• Задания
1. Сколько лет, по словам Кирилла Мартынова в тексте страницы, мы живем в культуре централизованной массовой печати?
2. Перескажите текст страницы в двух предложениях.

Мы вернулись к тому состоянию культуры письма, которое было до эпохи Гутенберга
Кирилл Мартынов: Тут есть интересный момент. Мы 300 лет живем в культуре централизованной массовой печати, в эпоху Гутенберга, и мы до сих пор считаем, что это такой канон, который в каком-то смысле был всегда и является естественным. Хотя можно показать, что гораздо большая часть культуры приходилась на ту ситуацию, когда печати еще не было, и были не цифровые социальные сети. А теперь к ним добавились цифровые социальные сети, можно при желании вспомнить и самиздат – тоже похожее явление. Мы пережили эпоху, когда публиковать свои тексты могли только люди, которые получили доступ к печатному станку, и вернулись к ситуации, когда пишут те, кто хочет это делать, а их тексты читаются, потому что это кому-то интересно. Собственно говоря, мы вернулись к тому состоянию культуры письма, которое было до эпохи Гутенберга, и теперь мы просто на гораздо более развитом технологическом уровне снова воплощаем эту модель.

• Перечень записей
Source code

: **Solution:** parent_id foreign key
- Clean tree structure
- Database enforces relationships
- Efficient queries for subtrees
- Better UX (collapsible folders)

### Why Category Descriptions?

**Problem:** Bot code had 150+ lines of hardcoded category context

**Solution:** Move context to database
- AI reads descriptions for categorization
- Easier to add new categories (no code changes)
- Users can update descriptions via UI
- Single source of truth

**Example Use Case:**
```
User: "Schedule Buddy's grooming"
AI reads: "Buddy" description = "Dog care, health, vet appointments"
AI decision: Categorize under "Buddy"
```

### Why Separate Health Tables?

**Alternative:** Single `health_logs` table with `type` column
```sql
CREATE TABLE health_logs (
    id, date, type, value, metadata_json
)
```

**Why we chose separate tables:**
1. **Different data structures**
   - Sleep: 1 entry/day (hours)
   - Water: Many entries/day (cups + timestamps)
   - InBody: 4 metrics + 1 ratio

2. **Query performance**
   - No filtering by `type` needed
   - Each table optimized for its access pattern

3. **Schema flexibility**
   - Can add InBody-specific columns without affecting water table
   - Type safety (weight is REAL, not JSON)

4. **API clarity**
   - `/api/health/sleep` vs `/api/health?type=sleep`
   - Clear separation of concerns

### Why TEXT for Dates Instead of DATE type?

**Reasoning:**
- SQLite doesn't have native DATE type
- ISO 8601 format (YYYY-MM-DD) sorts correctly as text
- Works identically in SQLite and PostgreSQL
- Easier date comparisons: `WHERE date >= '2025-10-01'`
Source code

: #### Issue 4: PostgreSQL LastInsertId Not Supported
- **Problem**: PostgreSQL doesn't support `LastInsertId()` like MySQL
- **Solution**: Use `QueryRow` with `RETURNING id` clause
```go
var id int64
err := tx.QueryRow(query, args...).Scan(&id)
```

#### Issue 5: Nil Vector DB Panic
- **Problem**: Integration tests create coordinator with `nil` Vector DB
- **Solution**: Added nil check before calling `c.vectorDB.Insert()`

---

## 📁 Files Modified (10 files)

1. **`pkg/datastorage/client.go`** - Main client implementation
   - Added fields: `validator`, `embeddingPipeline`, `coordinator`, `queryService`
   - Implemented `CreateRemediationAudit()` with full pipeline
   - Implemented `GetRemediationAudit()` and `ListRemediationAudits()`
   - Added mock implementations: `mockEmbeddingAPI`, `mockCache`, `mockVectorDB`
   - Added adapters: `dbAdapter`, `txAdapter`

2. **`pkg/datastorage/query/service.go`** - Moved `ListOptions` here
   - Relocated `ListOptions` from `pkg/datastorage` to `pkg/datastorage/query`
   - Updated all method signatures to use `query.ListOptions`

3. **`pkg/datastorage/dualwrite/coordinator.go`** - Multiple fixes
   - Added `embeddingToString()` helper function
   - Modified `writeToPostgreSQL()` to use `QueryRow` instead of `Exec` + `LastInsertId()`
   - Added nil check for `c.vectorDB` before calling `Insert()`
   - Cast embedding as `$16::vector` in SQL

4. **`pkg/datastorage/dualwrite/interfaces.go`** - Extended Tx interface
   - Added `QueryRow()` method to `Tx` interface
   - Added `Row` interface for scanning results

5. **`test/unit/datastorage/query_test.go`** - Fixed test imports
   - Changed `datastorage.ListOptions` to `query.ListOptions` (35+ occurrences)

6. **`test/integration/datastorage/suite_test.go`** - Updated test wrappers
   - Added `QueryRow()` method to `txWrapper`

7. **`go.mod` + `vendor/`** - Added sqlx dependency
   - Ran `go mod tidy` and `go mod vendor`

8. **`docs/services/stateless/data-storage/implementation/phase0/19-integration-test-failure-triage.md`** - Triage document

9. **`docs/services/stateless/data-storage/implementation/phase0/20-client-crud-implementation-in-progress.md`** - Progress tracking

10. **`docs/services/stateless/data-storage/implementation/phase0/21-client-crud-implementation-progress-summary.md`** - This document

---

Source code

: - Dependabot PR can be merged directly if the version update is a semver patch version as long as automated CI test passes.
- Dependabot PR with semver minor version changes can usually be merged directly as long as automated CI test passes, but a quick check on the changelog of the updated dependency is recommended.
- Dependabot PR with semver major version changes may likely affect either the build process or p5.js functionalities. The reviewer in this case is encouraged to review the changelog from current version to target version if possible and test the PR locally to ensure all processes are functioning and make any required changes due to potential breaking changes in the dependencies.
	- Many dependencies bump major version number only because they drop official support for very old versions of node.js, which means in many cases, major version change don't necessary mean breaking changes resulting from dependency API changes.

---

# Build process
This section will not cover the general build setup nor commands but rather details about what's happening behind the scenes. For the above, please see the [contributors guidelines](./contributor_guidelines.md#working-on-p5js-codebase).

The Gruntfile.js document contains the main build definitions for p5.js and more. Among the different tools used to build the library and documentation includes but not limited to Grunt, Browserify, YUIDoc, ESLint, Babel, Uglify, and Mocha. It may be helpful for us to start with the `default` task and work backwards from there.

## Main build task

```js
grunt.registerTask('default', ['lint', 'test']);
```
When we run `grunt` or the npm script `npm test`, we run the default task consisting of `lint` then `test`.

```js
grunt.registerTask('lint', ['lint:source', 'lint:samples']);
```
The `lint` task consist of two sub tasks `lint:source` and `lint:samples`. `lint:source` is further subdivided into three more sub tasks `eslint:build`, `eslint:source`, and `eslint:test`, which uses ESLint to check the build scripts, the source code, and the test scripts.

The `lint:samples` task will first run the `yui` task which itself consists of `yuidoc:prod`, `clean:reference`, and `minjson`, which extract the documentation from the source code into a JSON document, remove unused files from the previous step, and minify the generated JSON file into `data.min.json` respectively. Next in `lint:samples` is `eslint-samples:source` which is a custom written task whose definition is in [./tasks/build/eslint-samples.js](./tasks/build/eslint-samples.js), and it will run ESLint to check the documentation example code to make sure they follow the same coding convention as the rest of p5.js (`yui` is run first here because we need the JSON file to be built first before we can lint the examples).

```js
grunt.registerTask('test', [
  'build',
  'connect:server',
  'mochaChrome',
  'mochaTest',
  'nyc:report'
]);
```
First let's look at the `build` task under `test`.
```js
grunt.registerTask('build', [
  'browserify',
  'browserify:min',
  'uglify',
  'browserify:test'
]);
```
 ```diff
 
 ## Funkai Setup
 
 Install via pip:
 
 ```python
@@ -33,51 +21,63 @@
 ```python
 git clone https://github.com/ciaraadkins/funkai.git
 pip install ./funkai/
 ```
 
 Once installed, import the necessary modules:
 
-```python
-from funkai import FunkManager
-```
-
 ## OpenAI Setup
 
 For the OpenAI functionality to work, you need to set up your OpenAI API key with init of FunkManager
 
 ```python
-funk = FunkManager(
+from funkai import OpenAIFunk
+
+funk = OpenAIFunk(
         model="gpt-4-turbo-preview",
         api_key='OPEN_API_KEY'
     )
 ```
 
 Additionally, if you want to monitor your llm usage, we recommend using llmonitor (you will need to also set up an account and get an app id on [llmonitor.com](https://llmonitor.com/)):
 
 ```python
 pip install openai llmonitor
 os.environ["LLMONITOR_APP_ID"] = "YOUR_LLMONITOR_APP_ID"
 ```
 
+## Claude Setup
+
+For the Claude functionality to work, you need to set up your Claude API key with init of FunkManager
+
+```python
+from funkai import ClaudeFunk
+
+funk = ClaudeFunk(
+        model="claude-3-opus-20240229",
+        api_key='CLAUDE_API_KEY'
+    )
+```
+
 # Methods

• Ответы к заданиям
1. 300 лет.

2. Кирилл Мартынов говорит, что мы 300 лет живем в культуре централизованной массовой печати и считаем ее естественным каноном, хотя гораздо большая часть культуры приходилась на время, когда печати еще не было. По его словам, теперь пишут те, кто этого хочет, а не только люди с доступом к печатному станку, и это возвращение к культуре письма до эпохи Гутенберга на гораздо более развитом технологическом уровне.